- ОТРЫВОК СТРАНИЦЫ:
- - - - - - -

И. К.: И для меня это означает по-настоящему катастрофу. Я предполагаю наличие бесконечного текста даже после смерти. Мне кажется, что даже после атомной войны этот текст останется. Можно сказать, что я действительно верю в существование этого абсолютного, бесконечного текста до и после любого высказывания, любого конкретного участника диалога, помимо отдельного человека. Поэтому меня так интересует проблема фрагмента: я убежден, что любое высказывание является лишь фрагментом этого большого текста. В этом смысле я не отличаю высказывания, скажем, Малевича от высказываний Марьи Ивановны — для меня любой текст равно неполон и неадекватен большому тексту. Свой собственный текст я также опознаю как ничтожный и малый по отношению к этому большому тексту.

Б. Г.: Но каков же тогда статус твоих собственных работ по отношению к этому большому тексту? Считаешь ли ты, что они всё же лучше выражают природу или структуру этого текста, нежели, скажем, работы других художников, которые об этом тексте не знают?

И. К.: Я сам не осознаю этой дистанции между собой и другими, поскольку я считаю, что ни у кого нет особого приоритета. Нет большего или меньшего приближения к большому тексту: всё равно удалены и равно приближены. В этом смысле тексты «Сегодня у меня подгорела картошка» и «Жизнь — это пустая и глупая шутка» равнозначны. В этом смысле все мои картины — абсолютное вранье, ложь. Но здесь «вранье» и «ложь» не понимаются как отклонение от какой-то истины, от подлинности. Вообще, никакое слово, произнесенное человеком, существенного значения не имеет.

Б. Г.: Тут у меня возникает определенная трудность, состоящая в том, что ты, с одной стороны, отрицаешь возможность привилегированной позиции в этом едином большом тексте, а с другой стороны, считаешь, что можно всё же различить, что относится к культуре и что — нет. И что хороший куратор, скажем, может это сделать. Тут я вижу определенное противоречие.

- - - - - - -

- ИСХОДНЫЕ МАТЕРИАЛЫ:
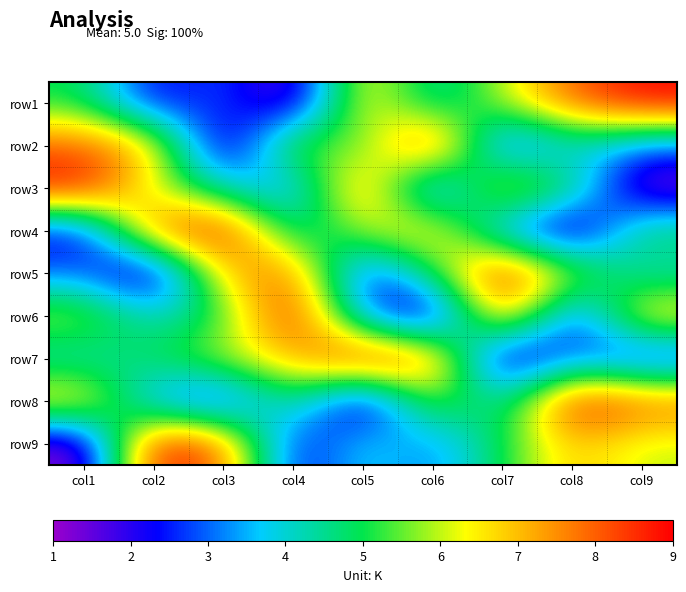

Which label corresponds to the largest value in the chart?

col9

- - - - - - -

- ЦЕЛЬ ЗАДАНИЯ:
Перепишите из приведенной выше беседы о большом тексте дословно фрагмент от "Б. Г.: Но каков же тогда" до "об этом тексте не знают?".

- ОТВЕТ:
Б. Г.: Но каков же тогда статус твоих собственных работ по отношению к этому большому тексту? Считаешь ли ты, что они всё же лучше выражают природу или структуру этого текста, нежели, скажем, работы других художников, которые об этом тексте не знают?